Шевченко, как истинный поэт, говорил громко, звонко, чеканя слова и наполняя их такой прекрасной поэтической составляющей, что казалось, будто слушаешь песню, а не речь простого крестьянина, коим он был до окончания академии художеств, где учителем его был сам Брюллов! Он, даже будучи сам в незавидных жизненных обстоятельствах, всеми и отовсюду гонимый, умел будто бы морально вооружить собеседника, сподвигнуть его на великое, на борьбу нравственную и физическую, если надо – и с самим собой. Оттого и боялась его жесткая, но пугливая палка Николая Палкина7, что в его национальном сознании была удивительная способность пробудить народ к огню, к восстанию, что всегда было страшным сном безумного русского царя.
–А кстати, – внезапно перевел он тему разговора. – Почему вы, украинец, представитель редчайшего и древнейшего дворянского рода, скрываете вторую фамилию? Отчего не подписываетесь ею в назидание нашим доморощенным петербургским русофилам?
Сейчас, за столом, Гоголь отмолчался, но после, когда они с Шевченко отправились на прогулку, под сенью лип, сознался ему в том, что н всех представителей рода Яновских считает достойными, приведя в пример дядьку и его отношение к крестьянам.

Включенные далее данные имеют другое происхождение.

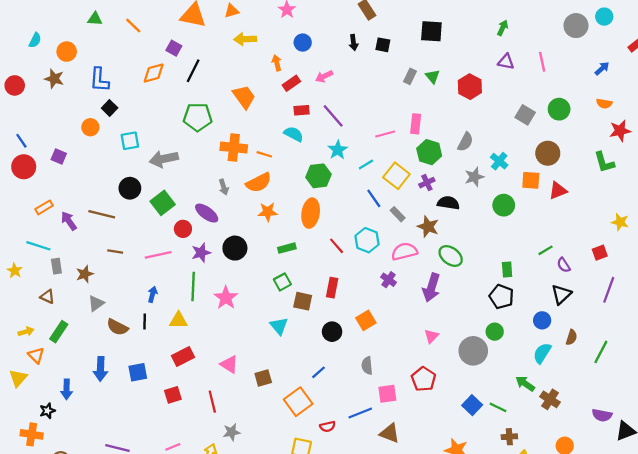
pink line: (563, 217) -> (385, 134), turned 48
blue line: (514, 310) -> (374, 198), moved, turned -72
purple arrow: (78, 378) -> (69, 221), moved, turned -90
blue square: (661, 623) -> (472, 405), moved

–Видите ли, я сам из крестьян, и потому мне изложенные вами факты импонировать не могут. Но родню не выбирают – это раз. И второе– вы, кажется, уже поняли, как важна национальная идентичность в сегодняшней России. Своих за преступления перед своими мы после побьем, а пока все мы, украинцы, если хотим отстоять национальное единство и народную мысль, должны сплотиться. И всегда мы делали это – еще задолго до Богдана Хмельницкого – под знаменами дворян, к числу которых относятся и Яновские. Умоляю вас, верните в подпись вторую фамилию. Сейчас это особенно важно!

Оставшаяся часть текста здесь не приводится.